Statistical physics analysis of machine learning models

Detalhes bibliográficos
Ano de defesa: 2022
Autor(a) principal: Veiga, Rodrigo Soares
Orientador(a): Não Informado pela instituição
Banca de defesa: Não Informado pela instituição
Tipo de documento: Tese
Tipo de acesso: Acesso aberto
Idioma: eng
Instituição de defesa: Biblioteca Digitais de Teses e Dissertações da USP
Programa de Pós-Graduação: Não Informado pela instituição
Departamento: Não Informado pela instituição
País: Não Informado pela instituição
Palavras-chave em Português:
Link de acesso: https://www.teses.usp.br/teses/disponiveis/43/43134/tde-17082022-084404/
Resumo: This thesis presents three main contributions to the understanding of machine learning models by making use of statistical physics tools. First, we investigate the possible relation between the renormalisation group and restricted Boltzmann machines trained with two-dimensional ferromagnetic Ising data, pointing out possible misleadings in preliminary proposals to explicitly construct this bridge. Secondly, we examine the convergence behaviour of stochastic gradient descent in high-dimensional two-layer neural networks. By building up on classic statistical physics approaches and extending them to a broad range of learning rate, time scales, and hidden layer width, we construct a phase diagram describing the various learning scenarios arising in the high-dimensional setting. We also discuss the trade-off between learning rate and hidden layer width, which has been crucial in the recent mean-field theories.

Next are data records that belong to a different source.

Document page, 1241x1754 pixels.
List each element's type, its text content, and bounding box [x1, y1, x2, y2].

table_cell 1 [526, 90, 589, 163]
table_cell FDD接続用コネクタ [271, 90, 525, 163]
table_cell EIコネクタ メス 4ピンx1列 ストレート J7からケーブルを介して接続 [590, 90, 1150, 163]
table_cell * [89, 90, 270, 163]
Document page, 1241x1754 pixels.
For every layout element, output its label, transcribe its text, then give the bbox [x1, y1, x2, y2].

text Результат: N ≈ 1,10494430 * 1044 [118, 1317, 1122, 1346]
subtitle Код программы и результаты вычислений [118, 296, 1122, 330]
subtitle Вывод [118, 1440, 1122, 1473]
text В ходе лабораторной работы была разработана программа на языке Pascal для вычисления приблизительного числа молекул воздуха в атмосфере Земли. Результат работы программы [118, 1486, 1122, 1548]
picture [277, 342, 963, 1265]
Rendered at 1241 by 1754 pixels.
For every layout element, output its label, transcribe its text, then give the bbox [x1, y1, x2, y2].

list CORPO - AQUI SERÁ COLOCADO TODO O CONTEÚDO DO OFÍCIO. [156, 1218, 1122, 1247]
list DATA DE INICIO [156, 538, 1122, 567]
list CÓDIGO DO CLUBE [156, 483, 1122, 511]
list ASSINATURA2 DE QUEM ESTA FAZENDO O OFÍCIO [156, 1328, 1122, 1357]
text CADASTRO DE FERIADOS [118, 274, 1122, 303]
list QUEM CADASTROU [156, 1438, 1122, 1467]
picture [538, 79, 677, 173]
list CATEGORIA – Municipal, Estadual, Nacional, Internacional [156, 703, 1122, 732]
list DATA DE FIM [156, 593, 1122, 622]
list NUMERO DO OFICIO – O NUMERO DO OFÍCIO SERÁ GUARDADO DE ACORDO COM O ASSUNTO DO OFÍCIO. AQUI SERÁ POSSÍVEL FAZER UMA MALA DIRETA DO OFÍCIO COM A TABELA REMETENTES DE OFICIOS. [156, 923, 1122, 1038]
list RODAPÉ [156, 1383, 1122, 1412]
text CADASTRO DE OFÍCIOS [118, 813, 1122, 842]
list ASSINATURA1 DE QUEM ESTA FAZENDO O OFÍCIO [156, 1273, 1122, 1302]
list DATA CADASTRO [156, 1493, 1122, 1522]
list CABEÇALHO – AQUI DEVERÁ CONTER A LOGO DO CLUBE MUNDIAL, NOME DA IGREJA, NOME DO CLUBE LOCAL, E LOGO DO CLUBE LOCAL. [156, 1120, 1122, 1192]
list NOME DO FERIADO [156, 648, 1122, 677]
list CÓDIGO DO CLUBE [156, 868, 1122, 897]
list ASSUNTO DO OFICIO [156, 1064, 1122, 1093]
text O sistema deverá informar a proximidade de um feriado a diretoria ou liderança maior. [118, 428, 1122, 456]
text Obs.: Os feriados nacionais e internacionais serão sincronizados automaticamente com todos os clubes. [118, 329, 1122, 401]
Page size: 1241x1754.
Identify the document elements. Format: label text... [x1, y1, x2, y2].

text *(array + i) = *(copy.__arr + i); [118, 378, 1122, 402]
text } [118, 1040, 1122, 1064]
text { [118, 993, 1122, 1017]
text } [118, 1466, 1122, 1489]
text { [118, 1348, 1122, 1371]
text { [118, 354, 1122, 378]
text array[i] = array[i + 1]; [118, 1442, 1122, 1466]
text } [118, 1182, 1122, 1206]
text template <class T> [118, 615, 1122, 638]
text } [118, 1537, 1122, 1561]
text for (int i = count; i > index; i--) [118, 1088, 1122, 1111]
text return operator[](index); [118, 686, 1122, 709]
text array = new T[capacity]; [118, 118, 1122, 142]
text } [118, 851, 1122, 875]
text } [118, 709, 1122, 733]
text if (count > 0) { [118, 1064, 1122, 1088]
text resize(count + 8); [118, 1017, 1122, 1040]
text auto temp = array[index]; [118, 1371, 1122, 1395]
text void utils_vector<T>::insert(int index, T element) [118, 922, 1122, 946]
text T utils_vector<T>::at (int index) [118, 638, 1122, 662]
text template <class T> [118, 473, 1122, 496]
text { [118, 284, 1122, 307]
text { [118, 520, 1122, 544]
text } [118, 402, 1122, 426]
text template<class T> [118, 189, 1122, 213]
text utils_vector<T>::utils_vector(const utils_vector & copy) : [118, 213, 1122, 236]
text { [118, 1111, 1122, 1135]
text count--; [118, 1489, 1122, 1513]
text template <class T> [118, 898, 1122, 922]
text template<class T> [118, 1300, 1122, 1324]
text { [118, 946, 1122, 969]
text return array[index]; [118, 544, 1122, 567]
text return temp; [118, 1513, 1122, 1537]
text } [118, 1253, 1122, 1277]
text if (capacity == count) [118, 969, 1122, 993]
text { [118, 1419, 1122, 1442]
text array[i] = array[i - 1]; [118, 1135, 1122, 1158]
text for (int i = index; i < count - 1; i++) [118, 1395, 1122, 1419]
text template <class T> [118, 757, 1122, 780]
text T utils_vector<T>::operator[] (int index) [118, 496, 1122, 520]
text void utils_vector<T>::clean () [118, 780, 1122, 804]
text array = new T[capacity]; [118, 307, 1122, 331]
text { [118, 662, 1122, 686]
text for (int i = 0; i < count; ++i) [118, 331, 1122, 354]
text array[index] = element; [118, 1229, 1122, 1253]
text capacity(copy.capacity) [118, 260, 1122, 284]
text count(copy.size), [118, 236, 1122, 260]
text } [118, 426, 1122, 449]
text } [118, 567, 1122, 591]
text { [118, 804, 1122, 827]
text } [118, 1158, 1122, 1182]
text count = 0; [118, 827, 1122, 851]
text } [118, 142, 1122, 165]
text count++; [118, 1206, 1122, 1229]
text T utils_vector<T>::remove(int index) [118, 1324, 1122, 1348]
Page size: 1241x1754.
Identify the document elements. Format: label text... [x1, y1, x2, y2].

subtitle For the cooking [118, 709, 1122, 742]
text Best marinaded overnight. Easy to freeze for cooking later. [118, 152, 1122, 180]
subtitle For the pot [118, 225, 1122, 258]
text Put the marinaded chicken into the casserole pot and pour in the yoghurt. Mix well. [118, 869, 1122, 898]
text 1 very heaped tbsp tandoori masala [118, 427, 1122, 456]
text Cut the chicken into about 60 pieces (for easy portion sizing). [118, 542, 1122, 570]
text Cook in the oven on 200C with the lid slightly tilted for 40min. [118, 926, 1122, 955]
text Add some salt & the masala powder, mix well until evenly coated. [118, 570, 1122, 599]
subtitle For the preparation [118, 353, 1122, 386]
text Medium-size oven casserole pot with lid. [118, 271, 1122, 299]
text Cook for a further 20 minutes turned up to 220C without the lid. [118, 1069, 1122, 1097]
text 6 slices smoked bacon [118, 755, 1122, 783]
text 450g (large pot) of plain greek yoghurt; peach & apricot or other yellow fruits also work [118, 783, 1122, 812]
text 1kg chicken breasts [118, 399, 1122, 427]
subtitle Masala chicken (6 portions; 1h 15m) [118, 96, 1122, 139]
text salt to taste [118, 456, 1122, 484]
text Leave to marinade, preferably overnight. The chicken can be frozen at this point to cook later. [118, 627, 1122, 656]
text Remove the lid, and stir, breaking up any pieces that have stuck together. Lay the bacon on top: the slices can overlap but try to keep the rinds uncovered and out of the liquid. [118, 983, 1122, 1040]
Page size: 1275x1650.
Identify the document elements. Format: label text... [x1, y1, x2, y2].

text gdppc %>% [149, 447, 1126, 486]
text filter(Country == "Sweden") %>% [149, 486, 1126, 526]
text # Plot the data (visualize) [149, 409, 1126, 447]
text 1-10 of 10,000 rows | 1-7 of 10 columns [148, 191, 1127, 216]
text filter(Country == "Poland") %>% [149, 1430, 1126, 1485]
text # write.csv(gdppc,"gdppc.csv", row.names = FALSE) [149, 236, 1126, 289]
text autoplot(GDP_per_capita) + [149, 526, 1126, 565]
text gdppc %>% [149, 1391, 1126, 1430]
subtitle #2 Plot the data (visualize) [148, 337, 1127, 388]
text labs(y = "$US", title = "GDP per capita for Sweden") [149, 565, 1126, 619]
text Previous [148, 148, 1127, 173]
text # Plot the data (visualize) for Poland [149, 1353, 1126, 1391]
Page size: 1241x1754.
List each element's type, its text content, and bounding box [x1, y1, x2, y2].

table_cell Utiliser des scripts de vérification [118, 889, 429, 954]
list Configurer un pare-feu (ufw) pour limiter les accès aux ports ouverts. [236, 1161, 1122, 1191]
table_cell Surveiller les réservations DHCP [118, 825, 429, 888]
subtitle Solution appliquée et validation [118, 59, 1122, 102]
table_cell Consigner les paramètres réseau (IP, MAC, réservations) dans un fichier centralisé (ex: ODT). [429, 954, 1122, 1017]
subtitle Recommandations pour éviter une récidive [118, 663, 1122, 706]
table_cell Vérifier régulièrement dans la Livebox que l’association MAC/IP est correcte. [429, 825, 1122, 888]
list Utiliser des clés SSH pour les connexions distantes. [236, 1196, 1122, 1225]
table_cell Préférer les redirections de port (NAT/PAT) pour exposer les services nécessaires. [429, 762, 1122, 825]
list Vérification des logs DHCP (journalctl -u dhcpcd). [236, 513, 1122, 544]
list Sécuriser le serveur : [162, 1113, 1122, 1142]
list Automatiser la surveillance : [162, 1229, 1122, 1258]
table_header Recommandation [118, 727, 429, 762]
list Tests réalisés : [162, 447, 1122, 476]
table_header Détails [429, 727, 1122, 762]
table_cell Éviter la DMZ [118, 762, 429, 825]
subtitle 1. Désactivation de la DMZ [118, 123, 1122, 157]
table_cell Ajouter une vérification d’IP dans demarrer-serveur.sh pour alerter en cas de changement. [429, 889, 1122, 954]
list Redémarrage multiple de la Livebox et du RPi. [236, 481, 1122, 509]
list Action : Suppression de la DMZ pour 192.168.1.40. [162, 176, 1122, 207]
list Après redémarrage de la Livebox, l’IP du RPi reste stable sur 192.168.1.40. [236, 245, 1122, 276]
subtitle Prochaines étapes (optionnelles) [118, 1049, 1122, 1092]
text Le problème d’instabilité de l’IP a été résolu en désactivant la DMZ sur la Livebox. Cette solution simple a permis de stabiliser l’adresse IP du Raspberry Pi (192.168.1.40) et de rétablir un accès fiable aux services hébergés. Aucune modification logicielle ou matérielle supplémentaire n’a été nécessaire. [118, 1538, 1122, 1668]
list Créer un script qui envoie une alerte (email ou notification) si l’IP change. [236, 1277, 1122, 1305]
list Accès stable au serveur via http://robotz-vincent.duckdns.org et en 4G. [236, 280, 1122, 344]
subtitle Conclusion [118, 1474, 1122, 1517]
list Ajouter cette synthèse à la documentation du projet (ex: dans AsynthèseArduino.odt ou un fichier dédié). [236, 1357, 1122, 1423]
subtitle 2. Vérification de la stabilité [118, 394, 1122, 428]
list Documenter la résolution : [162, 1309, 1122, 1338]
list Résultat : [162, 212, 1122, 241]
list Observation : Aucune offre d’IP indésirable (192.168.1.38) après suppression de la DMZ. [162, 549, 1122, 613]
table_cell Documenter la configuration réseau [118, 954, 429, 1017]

Thirdly, we study both Bayes-optimal and empirical risk minimization generalisation errors of the multi-class teacher-student perceptron. We characterise a first-order phase transition arising in the Bayes-optimal performance for Rademacher teacher weights and observe that, for Gaussian teachers, regularised cross-entropy minimisation can yield to close-to-optimal performance.